The second petition for reinstatement filed by a Minnesota man who was suspended from the practice of law in 1990 has failed.
William G. Mose was suspended in 1990 after six years of practice as a solo practitioner. Mose had been placed on supervised probation in 1989 for “incompetence, client neglect, and failing to follow court orders,” according to the Supreme Court order. His probation was revoked in 1990 after he failed to attend a trial advocacy skills course and pay restitution to two of his former clients, both of which were conditions of his probation. At that time, he was accused of new acts of misconduct, including lying to clients, failing to communicate with clients and incompetence. Those accusations resulted in an indefinite suspension, which was replicated in 1991 when a third discipline petition was filed alleging similar ethical violations. Nineteen complaints from 15 clients were lodged against Mose in total.
In 2007, Mose filed a petition for reinstatement, which was denied. The Supreme Court found that Mose had failed, during his 17 year suspension, to complete the trial advocacy skills course and did not prove that he underwent a moral change and was competent to practice law. On Wednesday, the court made the same ruling on Mose’s second petition for reinstatement, finding that a litigation CLE course taken by Mose did not qualify as a trial advocacy skills course, he did not demonstrate a moral change, and he did not show intellectual competence to practice law.
The Minnesota Supreme Court also issued a disciplinary order in the case of Randall D. B. Tigue. The Director of the Office of Lawyers Professional Responsibility had requested that Tigue be suspended for 90 days and required to petition for reinstatement. The Supreme Court ordered a 30-day suspension. Tigue will not have to petition for reinstatement, but can be reinstated by affidavit.

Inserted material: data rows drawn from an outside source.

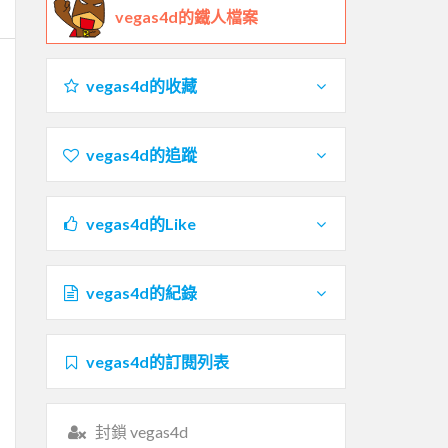
vegas4d的鐵人檔案
vegas4d的收藏
vegas4d的追蹤
vegas4d的Like
vegas4d的紀錄
vegas4d的訂閱列表
封鎖 vegas4d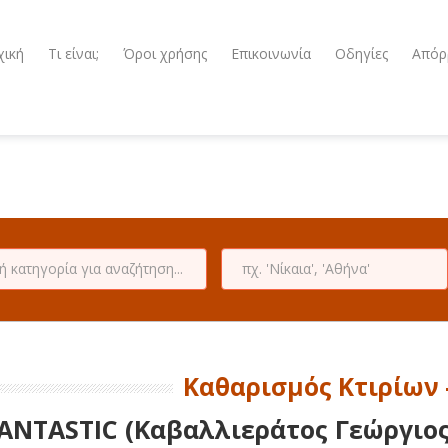
χική
Τι είναι;
Όροι χρήσης
Επικοινωνία
Οδηγίες
Απόρ
Καθαρισμός Κτιρίων 
ANTASTIC (Καβαλλιεράτος Γεώργιος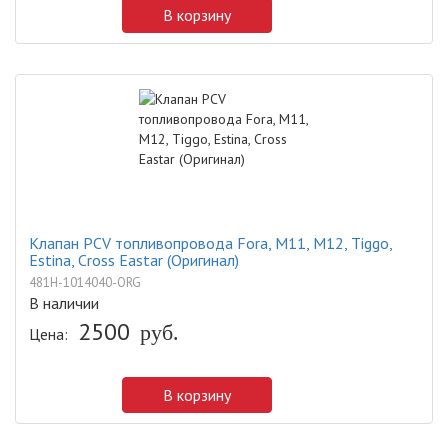
В корзину
Клапан PCV топливопровода Fora, M11, M12, Tiggo,
Estina, Cross Eastar (Оригинал)
481H-1014040-ORG
В наличии
2500
руб.
Цена:
В корзину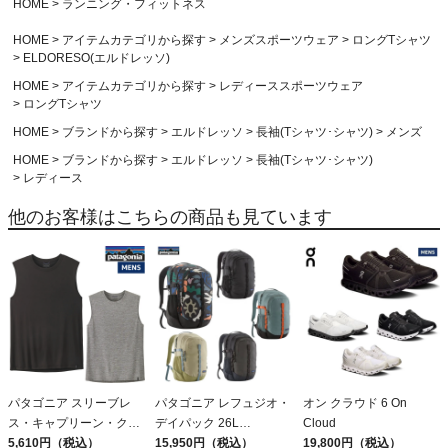
HOME
ランニング・フィットネス
HOME
アイテムカテゴリから探す
メンズスポーツウェア
ロングTシャツ
ELDORESO(エルドレッソ)
HOME
アイテムカテゴリから探す
レディーススポーツウェア
ロングTシャツ
HOME
ブランドから探す
エルドレッソ
長袖(Tシャツ･シャツ)
メンズ
HOME
ブランドから探す
エルドレッソ
長袖(Tシャツ･シャツ)
レディース
他のお客様はこちらの商品も見ています
パタゴニア スリーブレ
パタゴニア レフュジオ・
オン クラウド 6 On
ス・キャプリーン・クー
デイパック 26L
Cloud
ル・デイリー・シャツ
5,610円（税込）
PATAGONIA REFUGIO
15,950円（税込）
19,800円（税込）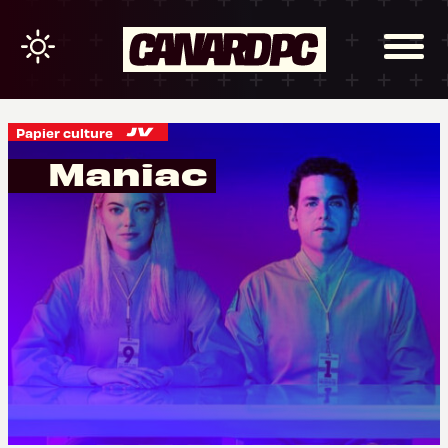
Papier culture
Maniac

Tigue is accused of misappropriating client funds, failing to maintain trust account records, and failing to retain trust account records. The court wrote that, while “there is no indication in the record that Tigue’s misconduct resulted from any intention to deceive his clients, his misconduct is nonetheless serious.” The court also noted that it was not Tigue’s first discipline for trust account violations.